As for winding, you cannot overwind it. Just wind the watch until you can't wind it any further and stop. You can have your strap punctured. I've done the same with my IWC strap


----------



## lonebikerider

Congrats on your new watch! I'm also a huge fan of the Portofino vintage and had pretty much set my mind on buying it, but after seeing pics of the new Portofino hand wound 8 days am torn between them...


----------



## trplthrt

Cinq said:


> I would also opt for the Portuguese Automatic. The hands on the Portofino black dial can be very hard to read and I have heard from several owners that the crown is a tad too small to wind it comfortably.
> 
> Another advantage of the Portuguese is that it has a date display.
> 
> 
> 
> 
> 
> 
> 
> 
> 
> 
> Kind regards,
> 
> Cinq


Silly question, but is the strap on in reverse on the Portugese on the left in this pic? Man I love that watch.


----------



## Dimer

trplthrt said:


> Silly question, but is the strap on in reverse on the Portugese on the left in this pic?
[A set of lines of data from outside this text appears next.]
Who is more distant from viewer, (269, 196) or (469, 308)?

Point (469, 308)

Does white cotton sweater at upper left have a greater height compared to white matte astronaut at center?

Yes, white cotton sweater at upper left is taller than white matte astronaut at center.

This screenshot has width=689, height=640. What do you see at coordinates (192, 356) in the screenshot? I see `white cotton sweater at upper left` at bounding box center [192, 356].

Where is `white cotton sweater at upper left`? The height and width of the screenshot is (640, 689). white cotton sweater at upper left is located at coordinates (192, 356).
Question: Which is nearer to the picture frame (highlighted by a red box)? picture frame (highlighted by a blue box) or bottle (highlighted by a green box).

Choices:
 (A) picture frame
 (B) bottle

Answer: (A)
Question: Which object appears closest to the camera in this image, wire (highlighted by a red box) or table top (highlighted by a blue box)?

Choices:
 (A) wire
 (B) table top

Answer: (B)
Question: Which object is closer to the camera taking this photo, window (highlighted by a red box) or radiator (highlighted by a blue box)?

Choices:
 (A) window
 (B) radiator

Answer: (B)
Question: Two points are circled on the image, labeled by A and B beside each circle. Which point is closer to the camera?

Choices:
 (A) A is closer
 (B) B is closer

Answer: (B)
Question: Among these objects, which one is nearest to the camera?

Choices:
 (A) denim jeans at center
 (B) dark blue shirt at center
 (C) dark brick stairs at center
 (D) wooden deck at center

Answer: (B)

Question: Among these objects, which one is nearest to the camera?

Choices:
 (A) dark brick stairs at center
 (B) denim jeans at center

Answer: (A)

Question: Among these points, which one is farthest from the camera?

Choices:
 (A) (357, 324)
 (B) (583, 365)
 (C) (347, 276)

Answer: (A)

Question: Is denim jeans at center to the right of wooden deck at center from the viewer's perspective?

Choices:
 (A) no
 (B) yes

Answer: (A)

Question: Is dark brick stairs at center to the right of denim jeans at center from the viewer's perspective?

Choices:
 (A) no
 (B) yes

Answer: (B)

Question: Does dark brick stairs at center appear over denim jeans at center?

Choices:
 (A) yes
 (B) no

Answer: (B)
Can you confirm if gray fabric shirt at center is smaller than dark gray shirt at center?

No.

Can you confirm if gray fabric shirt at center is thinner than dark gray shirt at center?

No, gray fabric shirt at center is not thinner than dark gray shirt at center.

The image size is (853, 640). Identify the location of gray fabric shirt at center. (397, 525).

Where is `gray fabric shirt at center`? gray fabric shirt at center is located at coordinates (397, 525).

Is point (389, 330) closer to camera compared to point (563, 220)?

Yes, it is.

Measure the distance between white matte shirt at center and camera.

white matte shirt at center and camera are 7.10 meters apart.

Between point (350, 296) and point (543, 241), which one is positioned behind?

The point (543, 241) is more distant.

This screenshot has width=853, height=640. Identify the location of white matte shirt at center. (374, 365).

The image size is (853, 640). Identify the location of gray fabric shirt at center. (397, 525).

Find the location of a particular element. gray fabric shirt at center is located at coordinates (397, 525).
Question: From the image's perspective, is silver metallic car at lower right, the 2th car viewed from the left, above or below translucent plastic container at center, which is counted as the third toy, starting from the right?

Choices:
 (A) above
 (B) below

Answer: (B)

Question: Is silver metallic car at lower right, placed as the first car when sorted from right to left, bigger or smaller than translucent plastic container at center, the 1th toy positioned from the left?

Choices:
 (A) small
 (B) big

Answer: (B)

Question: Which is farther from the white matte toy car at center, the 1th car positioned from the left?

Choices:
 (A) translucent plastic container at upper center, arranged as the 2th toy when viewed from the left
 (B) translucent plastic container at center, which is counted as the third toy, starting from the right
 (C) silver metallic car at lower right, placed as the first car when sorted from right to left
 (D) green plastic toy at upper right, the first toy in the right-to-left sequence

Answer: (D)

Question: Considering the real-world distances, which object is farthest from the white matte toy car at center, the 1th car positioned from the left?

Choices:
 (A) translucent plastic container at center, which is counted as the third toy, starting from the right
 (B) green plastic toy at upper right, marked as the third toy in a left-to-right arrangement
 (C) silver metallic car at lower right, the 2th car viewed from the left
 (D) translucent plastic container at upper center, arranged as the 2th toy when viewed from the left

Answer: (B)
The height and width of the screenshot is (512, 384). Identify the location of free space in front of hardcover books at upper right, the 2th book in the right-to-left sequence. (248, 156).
Man I love that watch.


That is the way the strap is with the folding clasp. The tail is always on the 12 position. That way it is easier to fold the clasp.


----------



## Techniec

Very classy watch!

IMHO, as far as elegant watch designs are concerned, IWC is in a league of its own....

Cheers,

Pieter


----------



## trplthrt

Dimer said:


> That is the way the strap is with the folding clasp. The tail is always on the 12 position. That way it is easier to fold the clasp.


Wow that kind of bugs me out.. I am neurotic like that. Not sure how I'd feel about the tail pointing the opposite direction when closed.


----------